**DOCUMENT EXTRACT**.
Step 6: Backtrack to index 1: remove 2 → current = [1]. Exclude 2 → call backtrack(2, [1]).

Step 7: Include 3 → current = [1, 3]. Call backtrack(3, [1, 3]). Base case. Collect [1, 3].

Step 8: Backtrack: remove 3. Exclude 3 → call backtrack(3, [1]). Base case. Collect [1].

Step 9: Backtrack to root: remove 1 → current = []. Exclude 1 → call backtrack(1, []).

Step 10: Include 2 → current = [2]. Call backtrack(2, [2]).

Step 11: Include 3 → current = [2, 3]. Backtrack(3, [2, 3]). Collect [2, 3].

Step 12: Exclude 3 → backtrack(3, [2]). Collect [2].

Step 13: Backtrack: exclude 2 → current = []. Call backtrack(2, []).

Step 14: Include 3 → current = [3]. Collect [3].

Step 15: Exclude 3 → current = []. Collect [].

Step 16: All 8 subsets collected: [[1,2,3], [1,2], [1,3], [1], [2,3], [2], [3], []].

Backtracking Decision Tree — Include or Exclude Each Element — Watch how the recursion explores both include and exclude branches for each element, building a binary decision tree that produces all 2ⁿ subsets.

Algorithm

  1. Create an empty result list and an empty current subset
  2. Define a recursive function backtrack(index, current):
    a. Base case: If index == nums.length, add a copy of current to the result and return
    b. Include branch: Append nums[index] to current, then call backtrack(index + 1, current)
    c. Exclude branch: Remove the last element from current (backtrack), then call backtrack(index + 1, current)
  3. Call backtrack(0, []) to start the recursion
  4. Return the result list

Code

class Solution {
public:
    vector<vector<int>> subsets(vector<int>& nums) {
        vector<vector<int>> result;
        vector<int> current;
        backtrack(nums, 0, current, result);
        return result;
    }
    
    void backtrack(vector<int>& nums, int index,
                   vector<int>& current,
                   vector<vector<int>>& result) {
        // Base case: processed all elements
        if (index == nums.size()) {
            result.push_back(current);
            return;
        }
        
        // Include nums[index]
        current.push_back(nums[index]);
        backtrack(nums, index + 1, current, result);
        
        // Exclude nums[index] (backtrack)
        current.pop_back();
        backtrack(nums, index + 1, current, result);
    }
};
class Solution:
    def subsets(self, nums: list[int]) -> list[list[int]]:
        result = []
        
        def backtrack(index: int, current: list[int]):
            # Base case: processed all elements
            if index == len(nums):
                result.append(current[:])

Dataset records
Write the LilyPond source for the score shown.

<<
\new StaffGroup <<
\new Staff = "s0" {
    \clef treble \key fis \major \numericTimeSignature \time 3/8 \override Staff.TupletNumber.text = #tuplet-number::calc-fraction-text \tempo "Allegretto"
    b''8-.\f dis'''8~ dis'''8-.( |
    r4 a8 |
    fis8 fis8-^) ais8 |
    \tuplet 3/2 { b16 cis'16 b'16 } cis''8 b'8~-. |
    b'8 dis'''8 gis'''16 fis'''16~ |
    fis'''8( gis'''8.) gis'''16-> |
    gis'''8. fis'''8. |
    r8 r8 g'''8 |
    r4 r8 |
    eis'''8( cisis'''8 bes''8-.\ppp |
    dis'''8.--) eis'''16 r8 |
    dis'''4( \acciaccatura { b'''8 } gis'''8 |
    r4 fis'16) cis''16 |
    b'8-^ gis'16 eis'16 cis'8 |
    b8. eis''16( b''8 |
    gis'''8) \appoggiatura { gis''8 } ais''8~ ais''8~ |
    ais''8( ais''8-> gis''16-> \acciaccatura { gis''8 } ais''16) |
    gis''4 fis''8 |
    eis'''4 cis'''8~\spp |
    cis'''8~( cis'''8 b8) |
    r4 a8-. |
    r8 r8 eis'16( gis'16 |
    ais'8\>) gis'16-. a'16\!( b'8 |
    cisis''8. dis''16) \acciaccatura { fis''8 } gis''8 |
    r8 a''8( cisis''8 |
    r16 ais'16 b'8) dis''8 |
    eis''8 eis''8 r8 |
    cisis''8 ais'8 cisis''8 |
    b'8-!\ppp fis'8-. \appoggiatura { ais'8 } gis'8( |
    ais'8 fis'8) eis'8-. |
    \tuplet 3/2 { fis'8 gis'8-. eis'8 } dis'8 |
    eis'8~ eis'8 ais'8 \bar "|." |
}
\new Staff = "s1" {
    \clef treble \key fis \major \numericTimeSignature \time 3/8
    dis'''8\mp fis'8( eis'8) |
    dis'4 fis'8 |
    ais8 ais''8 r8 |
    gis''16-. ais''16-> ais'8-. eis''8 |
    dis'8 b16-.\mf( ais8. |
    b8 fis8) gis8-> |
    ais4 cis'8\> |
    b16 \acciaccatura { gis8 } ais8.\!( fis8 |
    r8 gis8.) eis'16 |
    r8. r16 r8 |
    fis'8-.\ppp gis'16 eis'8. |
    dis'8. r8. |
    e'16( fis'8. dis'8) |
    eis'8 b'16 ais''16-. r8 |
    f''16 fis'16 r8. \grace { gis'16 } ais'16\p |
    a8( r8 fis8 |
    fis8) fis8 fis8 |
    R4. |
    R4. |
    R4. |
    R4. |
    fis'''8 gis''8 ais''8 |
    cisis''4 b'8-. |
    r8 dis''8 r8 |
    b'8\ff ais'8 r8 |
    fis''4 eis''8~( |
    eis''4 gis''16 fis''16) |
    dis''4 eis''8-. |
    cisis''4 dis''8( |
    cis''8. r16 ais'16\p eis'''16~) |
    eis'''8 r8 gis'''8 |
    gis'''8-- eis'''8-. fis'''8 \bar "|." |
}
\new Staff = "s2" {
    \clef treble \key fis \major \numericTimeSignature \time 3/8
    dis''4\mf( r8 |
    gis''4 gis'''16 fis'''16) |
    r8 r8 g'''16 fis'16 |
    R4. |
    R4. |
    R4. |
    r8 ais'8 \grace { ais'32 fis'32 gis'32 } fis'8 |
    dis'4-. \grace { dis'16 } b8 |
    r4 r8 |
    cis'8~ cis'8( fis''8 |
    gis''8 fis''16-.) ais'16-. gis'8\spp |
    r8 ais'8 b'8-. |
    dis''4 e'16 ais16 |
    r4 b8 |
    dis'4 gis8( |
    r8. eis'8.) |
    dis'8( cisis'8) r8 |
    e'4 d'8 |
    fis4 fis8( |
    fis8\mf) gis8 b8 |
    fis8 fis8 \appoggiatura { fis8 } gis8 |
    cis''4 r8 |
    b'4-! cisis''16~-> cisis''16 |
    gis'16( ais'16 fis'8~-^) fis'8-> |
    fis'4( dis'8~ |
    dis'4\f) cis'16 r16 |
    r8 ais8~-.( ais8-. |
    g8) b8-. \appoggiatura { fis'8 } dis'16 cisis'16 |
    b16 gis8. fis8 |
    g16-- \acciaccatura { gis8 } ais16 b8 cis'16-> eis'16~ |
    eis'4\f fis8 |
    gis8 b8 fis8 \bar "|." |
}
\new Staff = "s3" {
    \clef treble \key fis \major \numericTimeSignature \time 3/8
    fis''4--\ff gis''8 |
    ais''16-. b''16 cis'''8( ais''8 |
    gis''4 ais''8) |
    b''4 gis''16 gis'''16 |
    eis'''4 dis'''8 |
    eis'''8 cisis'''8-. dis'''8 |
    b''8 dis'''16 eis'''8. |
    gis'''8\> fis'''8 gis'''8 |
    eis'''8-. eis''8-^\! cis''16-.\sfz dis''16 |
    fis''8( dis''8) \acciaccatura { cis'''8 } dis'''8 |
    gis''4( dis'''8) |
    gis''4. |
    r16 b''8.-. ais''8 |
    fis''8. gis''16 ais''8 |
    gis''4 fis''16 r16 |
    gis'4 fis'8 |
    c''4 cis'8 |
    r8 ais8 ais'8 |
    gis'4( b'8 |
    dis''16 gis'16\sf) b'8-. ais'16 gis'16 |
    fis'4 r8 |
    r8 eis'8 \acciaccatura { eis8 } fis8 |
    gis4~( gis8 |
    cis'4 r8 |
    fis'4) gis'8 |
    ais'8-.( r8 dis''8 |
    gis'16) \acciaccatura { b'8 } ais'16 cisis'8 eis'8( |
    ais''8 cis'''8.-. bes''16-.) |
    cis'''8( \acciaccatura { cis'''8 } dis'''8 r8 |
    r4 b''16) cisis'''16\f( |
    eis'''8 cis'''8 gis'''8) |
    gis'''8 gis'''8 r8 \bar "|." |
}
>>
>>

**TASKS TO PERFORM**.
[a] Answer these questions from the backtracking walkthrough:
(i) In Step 16, how many subsets are collected in total?
(ii) In the Algorithm section, what call starts the recursion?
(iii) In the first code block, which call removes the last element from current in the exclude branch?
[b] Write out the part of the backtracking walkthrough that opens with the words containing "Step 15: Exclude" and closes with "all 2ⁿ subsets.".
[c] List every subset that a numbered step in the backtracking walkthrough collects with the word "Collect", in the order the steps give them.

**RESPONSES TO THE EXERCISE**.
[a]
(i) 8
(ii) backtrack(0, [])
(iii) current.pop_back()

[b]
Step 15: Exclude 3 → current = []. Collect [].

Step 16: All 8 subsets collected: [[1,2,3], [1,2], [1,3], [1], [2,3], [2], [3], []].

Backtracking Decision Tree — Include or Exclude Each Element — Watch how the recursion explores both include and exclude branches for each element, building a binary decision tree that produces all 2ⁿ subsets.

[c]
[1, 3]
[1]
[2, 3]
[2]
[3]
[]